Seven months later, on a balmy evening in August, Andrew and Luisa have Cal and Terry and Donna and Donna’s husband Howard over for supper. They eat on the deck overlooking the garden—a gorgeous mackerel sky presaging rain.

Howard, a short balding man ten years older than Donna, tells the story of going to the airport nine years ago to pick up Donna, who was one of three finalists to replace Rabbi Mordecai Silverstein, the shul in danger of dissolution, only a few dozen diehards keeping the little ship afloat.

“By the time we got to her hotel,” says Howard, his accent distinctly Toronto Jewish, “I wanted to marry her. Not only is she beautiful, she’s funny. Instinctively funny. Have you noticed?”

“Were you similarly smitten?” asks Cal, who idolizes Donna and can’t imagine what she sees in Howard.

“I was too preoccupied with my interview that afternoon and my trial Torah reading the next day to fully appreciate Howard’s magnificence at our first meeting,” says Donna, smiling sweetly at her husband. “But I liked your car.”

Everyone laughs and Howard says, “This is what I’m talking about.”

“It’s her timing,” says Luisa, clinking her glass with Donna’s. “You have impeccable timing.”

“Leaven the bitter truth with humor,” says Donna, sipping her wine. “Else we will only know the bitterness.”

“That’s true,” says Howard, looking at Luisa. “So how did you two meet?”

“We each had a four-year old going to the Montessori kindergarten in the old Methodist church not far from here,” says Luisa, taking Andrew’s hand. “And after my daughter bothered me night and day to make a play date with Andrew’s son, I finally did, and Andrew and I fell in love. Then he divorced his wife and we got married.”

“You make it sound so simple,” says Andrew, recalling the terrible shock of his first wife leaving him, his nervous breakdown, his parents coming from California to save him, Luisa there to meet him when he emerged from his desolation.

“And how about you two?” asks Howard, looking at Cal and Terry.

“Terry and I met a couple days after Andrew and I got here from California in 1968,” says Cal, putting his arm around Terry. “Thirty-four years ago. I was dodging the draft and Andrew drove me up here, and one night we went to hear some music and Terry was sitting at the table next to ours. She and I got talking and we’ve been together ever since.”

“But we didn’t sleep together until the third date,” says Terry, kissing Cal. “He was shy.”

“Fantastic,” says Howard, shaking his head. “Isn’t it amazing how people find each other? It seems so random, but I don’t think it is.”

“What do you think it is if not random?” asks Cal, who is a professor of Philosophy and thinks about this sort of thing all the time.

“I have no idea,” says Howard, shrugging. “But it can’t be random or Donna would never have given me the time of day. Look at her. She’s beautiful and brilliant and funny and a rabbi, no less, while I’m a schlemiel on my good days.”

“Howie?” says Donna, raising her eyebrow. “Who put himself through college and optometry school? And who is one of the most sought after optometrists in Vancouver? And who held the shul together until I got here and we turned things around? You. Schlemiels can’t to that.”

“You’re right,” he says, shrugging again. “But I still don’t think it’s random.”

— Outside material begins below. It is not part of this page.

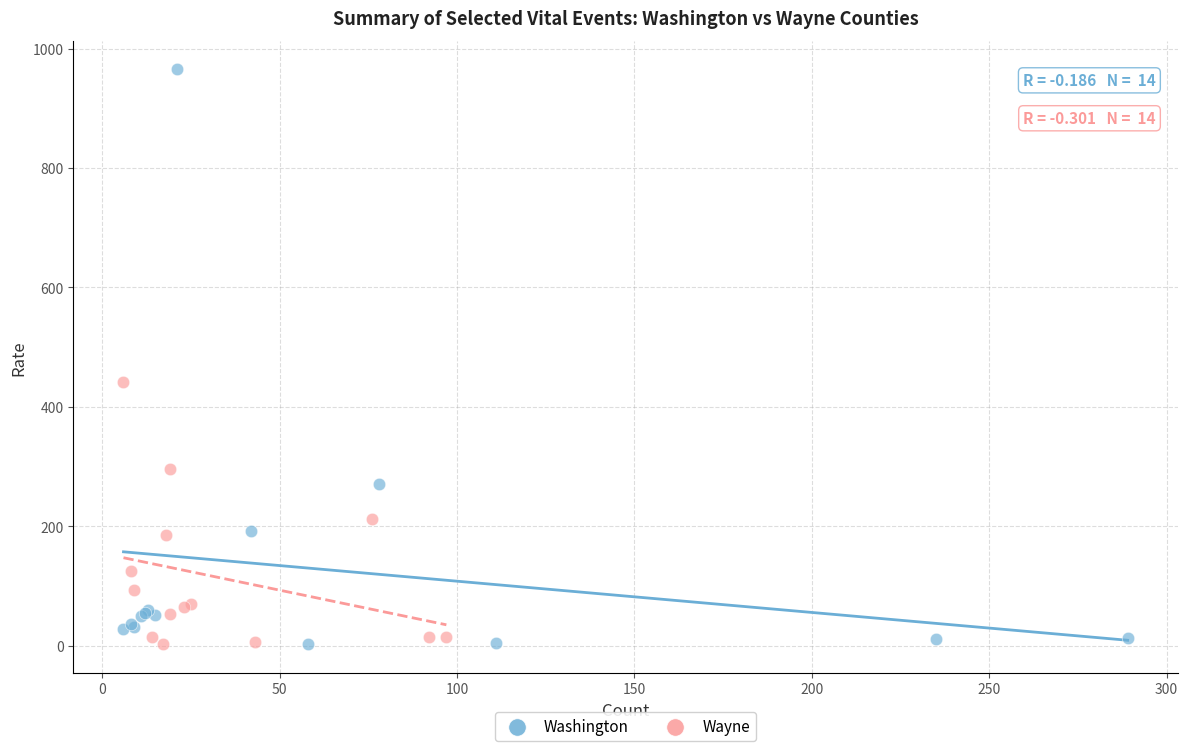

Which series has the largest Y range (max minus min)?

Washington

“Do you think it’s random, Donna?” asks Andrew, who also wonders what she sees in Howard. “How we meet our partners?”

“I don’t think it matters if it’s random or not random,” she says, looking up at the white clouds turning gray. “I think what matters is we are made of love, and the more we inhabit that truth, the more fulfilled we will be.”

When darkness falls, they move into the living room and Andrew lights the fire. Luisa serves pumpkin pie and decaf, and Cal and Terry request that Andrew read one of his stories.

“I will,” says Andrew, fetching his new guitar from its stand by the piano, “but first Luisa and I are going to sing a song for you, the world premiere.”

Now Andrew plays a sweet run of chords and Luisa sings the first verse of their new song—these last six months given to making music and gardening and walking on the beach and traveling to visit their children, neither of them writing unless the spirit moves them, both as happy as they have ever been—Andrew joining her on the chorus, their voices made for each other.